Der Großteil der Weine wurde bei der Ende August in Wiesbaden stattfindenden Vorpremiere der VDP.Großen Gewächse, die auch unter Corona-Bedingungen einmal mehr perfekt und mit reichlich Abstand zwischen den Verkostern organisiert war, und bei der Finalverkostung zum Eichelmann-Weinführer im Heidelberger Mondo Verlag verkostet. Hier standen 31 Gewächse aus sechs verschiedenen Regionen zur verdeckten Verkostung bereit, Baden stellte mit zwölf Weinen den größten Anteil, die Pfalz war mit fünf Weinen vertreten, die Ahr und Württemberg mit je vier, Franken und Rheinhessen mit je drei Weinen.
Einen eindeutigen Favoriten hatte die Jury aus fünf Profi-Verkostern dieses Mal nicht, am Ende standen sechs ungemein starke Weine auf dem Tisch, die alle mit 96 Punkten bewertet wurden und sich zwar in ihrer Stilistik unterschieden, aber sich qualitätsmäßig auf einem Niveau befanden: Zu den vier Granden des deutschen Spätburgunders – Fürst aus Franken, Huber aus Baden, Knipser aus der Pfalz und Meyer-Näkel von der Ahr – gesellte sich in diesem Jahr Josef Michel vom Kaiserstuhl mit seinem herrlich reintönigen und rotfruchtigen Schlossberg, das Weingut Meyer-Näkel konnte mit Kräuterberg und Pfarrwingert gleich zwei Weine in der Topriege platzieren, die beide konzentriert und von kräutriger Frische geprägt sind.

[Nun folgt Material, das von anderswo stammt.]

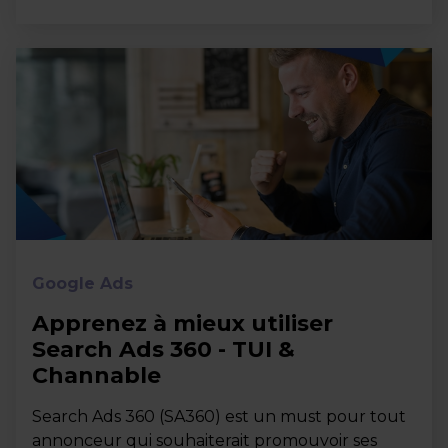
Google Ads
Apprenez à mieux utiliser
Search Ads 360 - TUI &
Channable
Search Ads 360 (SA360) est un must pour tout
annonceur qui souhaiterait promouvoir ses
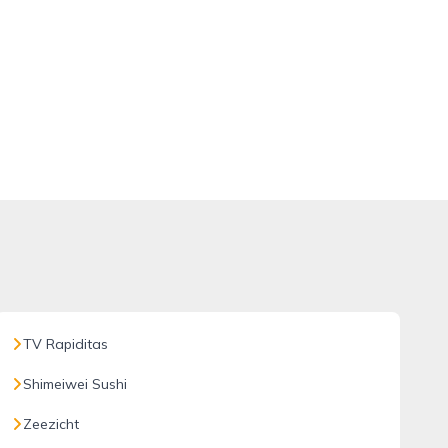
TV Rapiditas
Shimeiwei Sushi
Zeezicht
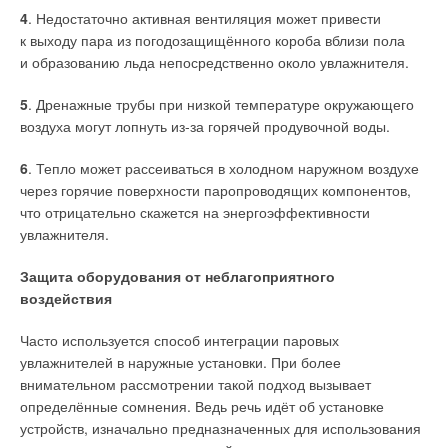
и низкоуглеродного развития экономики, особенно
проектирования, строительства, эксплуатации и управления,
4
. Недостаточно активная вентиляция может привести
в условиях глобальных климатических изменений. Он один
обеспечивающих высокое качество проекта, надёжность
к выходу пара из погодозащищённого короба вблизи пола
из авторов работ «
Концепции развития
возобновляемых
и безопасность эксплуатации, энергетическую
и образованию льда непосредственно около увлажнителя.
источников энергии в России
», «
Концепции развития
и экономическую эффективность, минимизацию воздействия
ветровой энергетики в Росси
и», «
Справочника по
на окружающую среду [1, 2].
5
. Дренажные трубы при низкой температуре окружающего
ресурсам возобновляемых источников
энергии России
воздуха могут лопнуть из-за горячей продувочной воды.
и местным видам топлива
», «
Климатические факторы
возобновляемых источников энергии
», «
Водно-
6
. Тепло может рассеиваться в холодном наружном воздухе
энергетические режимы ГЭС в условиях
климатических
через горячие поверхности паропроводящих компонентов,
изменений
».
что отрицательно скажется на энергоэффективности
увлажнителя.
Доктор технических наук, профессор В. В. Елистратов —
автор монографии «
Возобновляемая энергетика
» объёмом
Защита оборудования от неблагоприятного
35 печатных листов (п.л.). Им изданы учебники и учебные
воздействия
пособия, в том числе «
Оценки ресурсов возобновляемых
источников энергии в России
», «
Использование
Часто используется способ интеграции паровых
возобновляемой энергии
», «
Режимы работы установок
увлажнителей в наружные установки. При более
СПбПУ — один из старейших ведущих вузов в России.
и энергокомплексов на основе возобновляемых видов
внимательном рассмотрении такой подход вызывает
Основан в 1899 году
энергии
», раздел по ВИЭ в учебном пособии для
определённые сомнения. Ведь речь идёт об установке
диспетчеров Системного оператора Единой энергетической
устройств, изначально предназначенных для использования
В связи с этим принципы подготовки научных, инженерных
системы (АО «СО ЕЭС») РФ «
Электроэнергетические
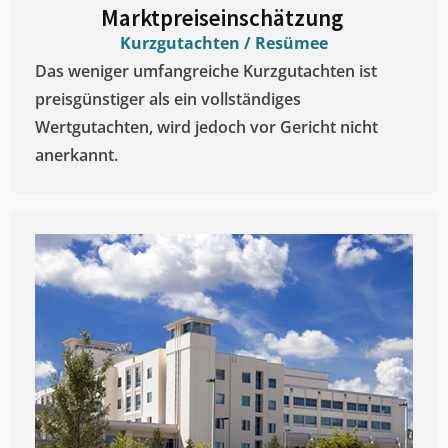
Marktpreiseinschätzung ​
Kurzgutachten / Resümee
Das weniger umfangreiche Kurzgutachten ist
preisgünstiger als ein vollständiges
Wertgutachten, wird jedoch vor Gericht nicht
anerkannt.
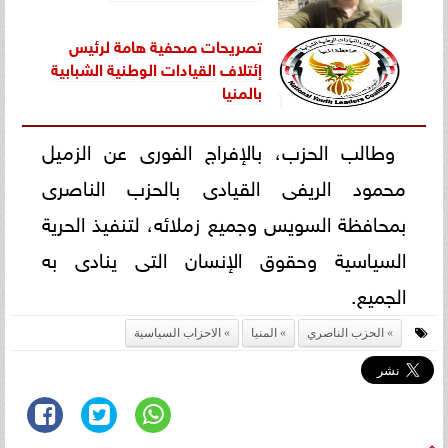
تصريحات صحفية هامة لرئيس
إئتلاف القيادات الوطنية الشبابية
ب
المنيا
وطالب الحزب، بالإفراج الفورى عن الزميل
محمود الريفى القيادى بالحزب الناصرى
بمحافظة السويس وجميع زملائه، لتنفيذ الحرية
السياسية وحقوق الإنسان التى ينادى به
الجميع.
الحزب الناصري
المنيا
الاحزاب السياسية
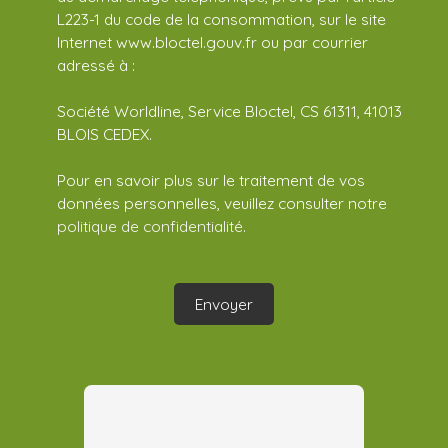
L223-1 du code de la consommation, sur le site
Internet www.bloctel.gouv.fr ou par courrier
adressé à :
Société Worldline, Service Bloctel, CS 61311, 41013
BLOIS CEDEX.
Pour en savoir plus sur le traitement de vos
données personnelles, veuillez consulter notre
politique de confidentialité
.
Envoyer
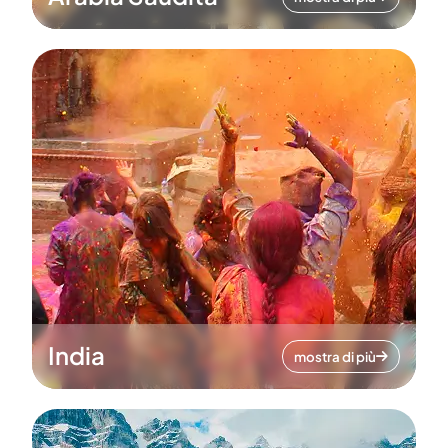
India
mostra di più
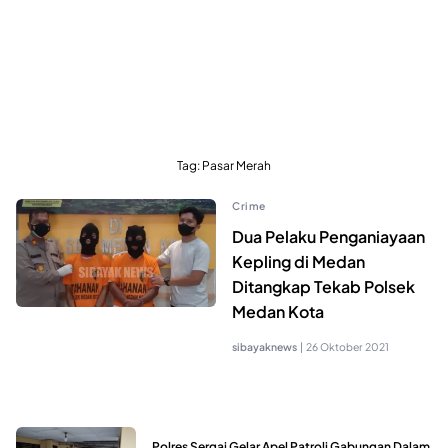
Tag:
Pasar Merah
Crime
Dua Pelaku Penganiayaan
Kepling di Medan
Ditangkap Tekab Polsek
Medan Kota
sibayaknews
|
26 Oktober 2021
Polres Sergai Gelar Apel Patroli Gabungan Dalam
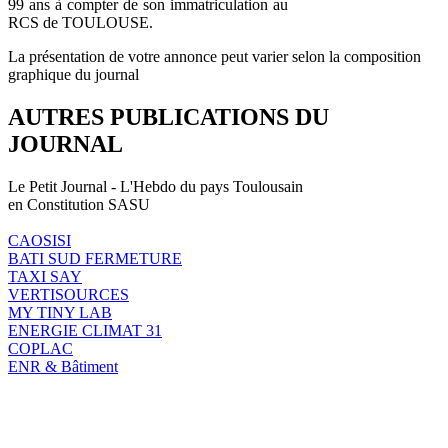
99 ans à compter de son immatriculation au
RCS de TOULOUSE.
La présentation de votre annonce peut varier selon la composition
graphique du journal
AUTRES PUBLICATIONS DU
JOURNAL
Le Petit Journal - L'Hebdo du pays Toulousain
en Constitution SASU
CAOSISI
BATI SUD FERMETURE
TAXI SAY
VERTISOURCES
MY TINY LAB
ENERGIE CLIMAT 31
COPLAC
ENR & Bâtiment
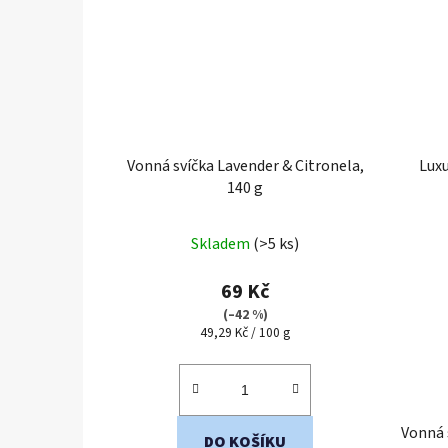
Vonná svíčka Lavender & Citronela,
Luxu
140 g
Průměrné
Skladem
(>5 ks)
hodnocení
produktu
69 Kč
je
(–42 %)
Měrná
49,29 Kč / 100 g
5,0
cena:
z
5
hvězdiček.
Vonná 
DO KOŠÍKU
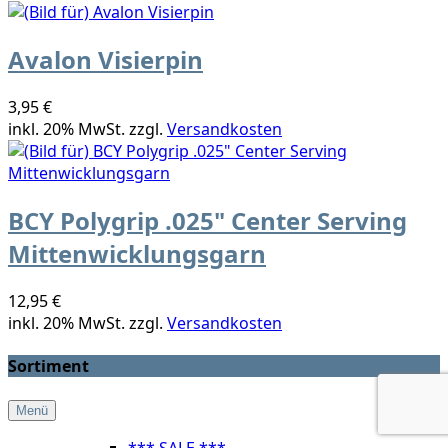
Avalon Visierpin
3,95 €
inkl. 20% MwSt. zzgl.
Versandkosten
BCY Polygrip .025" Center Serving
Mittenwicklungsgarn
12,95 €
inkl. 20% MwSt. zzgl.
Versandkosten
Sortiment
Menü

Knipsers RdP, kurz für Reserve du Patron, ist mit Kraft und Struktur ganz für die Reife und ein langes Leben ausgelegt, der Hundsrück von Paul und Sebastian Fürst ist dagegen schon ungemein präsent, besitzt Druck und Länge und von Julian Huber war es in diesem Jahr einmal nicht der noch leicht verschlossene Wildenstein, der ganz oben auf dem Treppchen stand, sondern sein Schlossberg, der sich offen, elegant und äußerst charmant präsentierte.
Die interne GHI-Verkostung ging in der Punktebewertung nicht ganz so hoch, vor allem der Schlossberg von Huber wurde etwas niedriger bewertet (92P), ansonsten decken sich mit Fürst, Knipser, Michel und den beiden Meyer-Näkel-Weinen die GHI-Favoriten mit den höchstbewerteten Weinen der Eichelmann-Verkostung. Knapp hinter den Top-Fünf liegen noch einige weitere hervorragende Spätburgunder, was für das hohe Niveau des Jahrgangs und die mittlerweile erreichte hohe Leistungsdichte der besten deutschen Spätburgunder-Winzer spricht: Der Heydenreich des Weinguts Friedrich Becker stand als Faßprobe nicht in der Eichelmann-Verkostung, ist von allen verkosteten 2018er Spätburgundern der Wein mit der mächtigsten Tanninstruktur und hat ein langes Leben vor sich, außergewöhnlich gut reifen dürfte erfahrungsgemäß auch der Kirchberg von Salwey, auch wenn er sich bei den Verkostungen schon sehr zugänglich und charmant zeigte. Zugänglicher als Knipsers RdP ist der zweite Top-Spätburgunder des Weinguts, der Kirschgarten mit intensiver, präsenter Frucht und Frische, der Maustal der Familie Luckert ist wunderbar reintönig und rotfruchtig mit gekonntem Holzeinsatz, eine Spitze aus Württemberg ist Markus Heids fruchtbetonter und schlanker Lämmler und die beiden Rings-Brüder aus der Pfalz etablieren sich spätestens mit ihren beiden sehr eleganten, noch ganz jugendlichen 2018ern aus dem Saumagen und dem Felsenberg in der deutschen Spitze. Deutscher Spätburgunder bleibt extrem spannend – auch im Jahrgang 2018.